%%

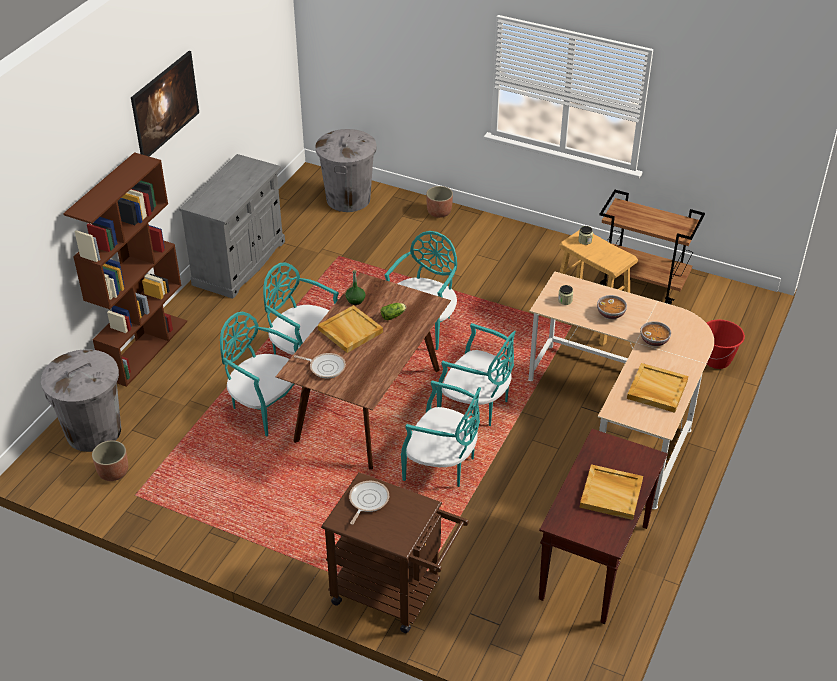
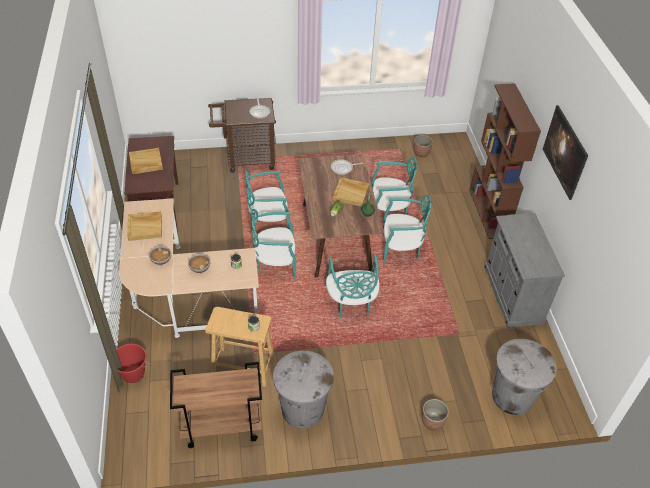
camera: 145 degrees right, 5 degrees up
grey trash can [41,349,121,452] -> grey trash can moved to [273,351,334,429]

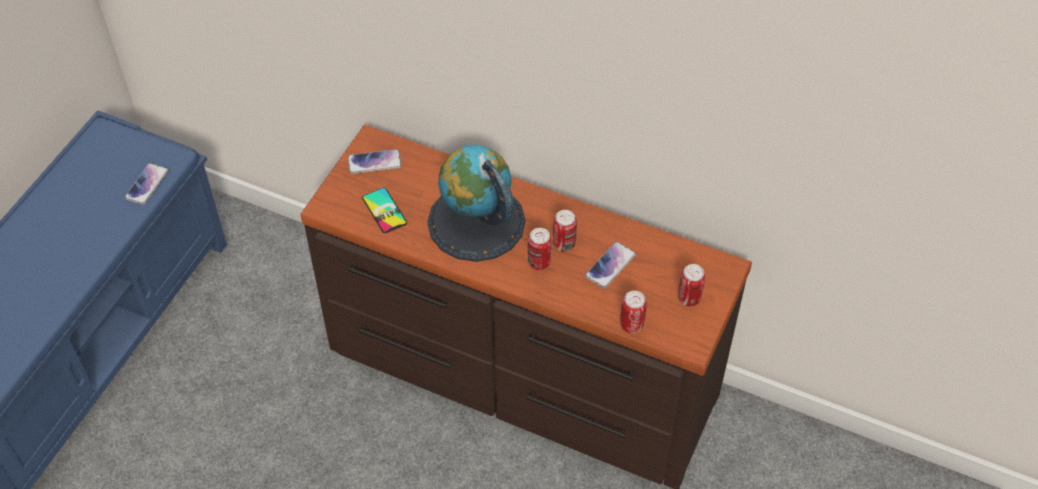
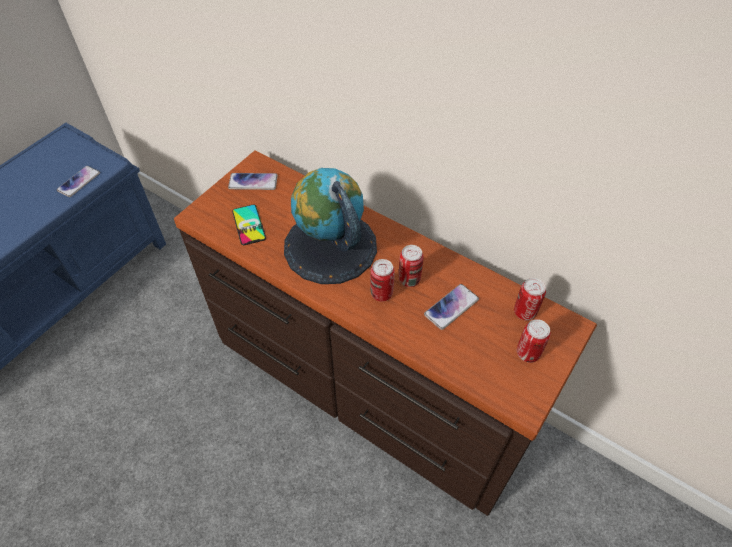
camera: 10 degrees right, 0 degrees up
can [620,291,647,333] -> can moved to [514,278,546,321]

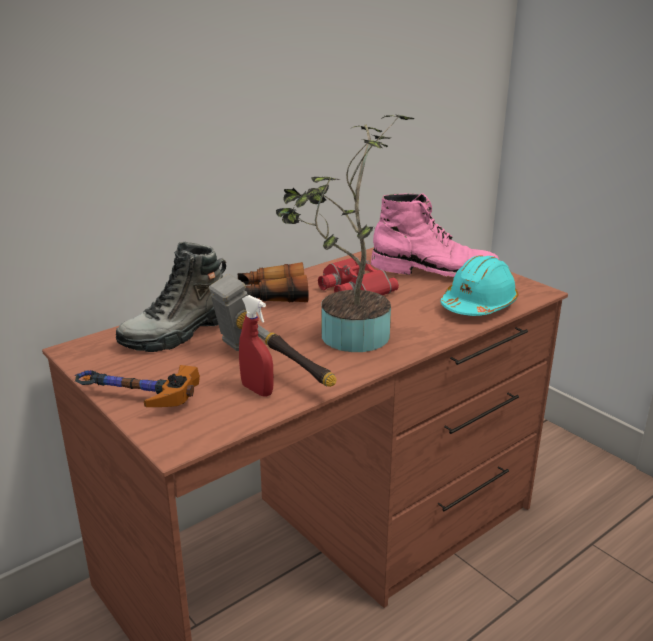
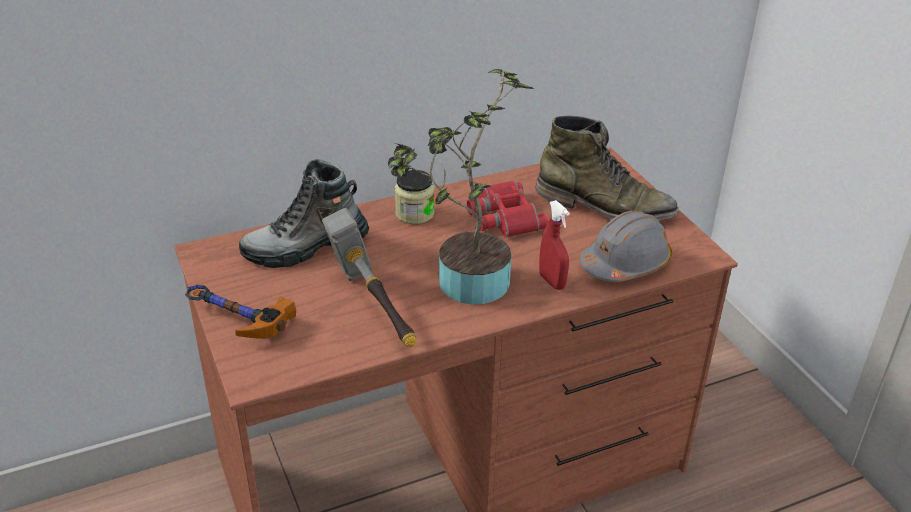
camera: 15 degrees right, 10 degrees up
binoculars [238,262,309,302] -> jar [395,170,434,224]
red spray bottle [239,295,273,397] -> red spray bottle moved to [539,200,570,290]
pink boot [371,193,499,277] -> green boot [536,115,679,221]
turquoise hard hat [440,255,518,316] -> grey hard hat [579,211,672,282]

%%
%%

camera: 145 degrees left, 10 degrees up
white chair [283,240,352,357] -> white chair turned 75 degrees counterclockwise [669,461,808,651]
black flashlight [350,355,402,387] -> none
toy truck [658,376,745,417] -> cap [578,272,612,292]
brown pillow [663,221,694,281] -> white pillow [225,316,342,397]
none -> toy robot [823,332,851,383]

%%
%%

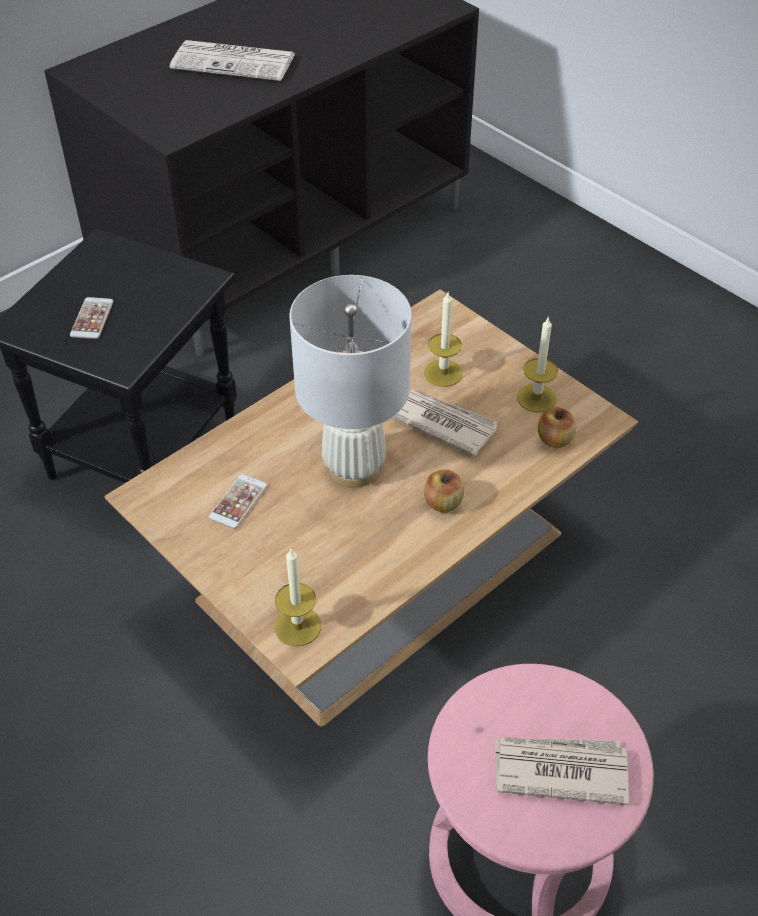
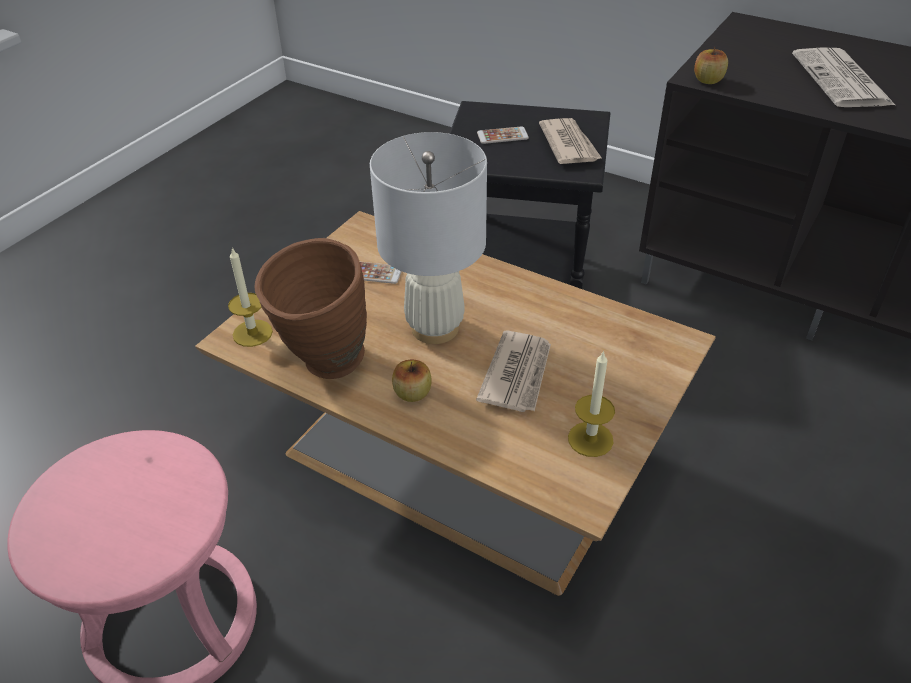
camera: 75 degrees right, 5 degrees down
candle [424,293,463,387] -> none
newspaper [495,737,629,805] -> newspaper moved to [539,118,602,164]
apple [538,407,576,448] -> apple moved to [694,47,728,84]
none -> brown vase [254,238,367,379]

%%

Task goal
From the material above, output only the span of lines that starts at the one containing "grey trash can [41,349,121,452]" and finishes at the one containing "turquoise hard hat", word for word and free of pictures.

Answer to this task
grey trash can [41,349,121,452] -> grey trash can moved to [273,351,334,429]

camera: 10 degrees right, 0 degrees up
can [620,291,647,333] -> can moved to [514,278,546,321]

camera: 15 degrees right, 10 degrees up
binoculars [238,262,309,302] -> jar [395,170,434,224]
red spray bottle [239,295,273,397] -> red spray bottle moved to [539,200,570,290]
pink boot [371,193,499,277] -> green boot [536,115,679,221]
turquoise hard hat [440,255,518,316] -> grey hard hat [579,211,672,282]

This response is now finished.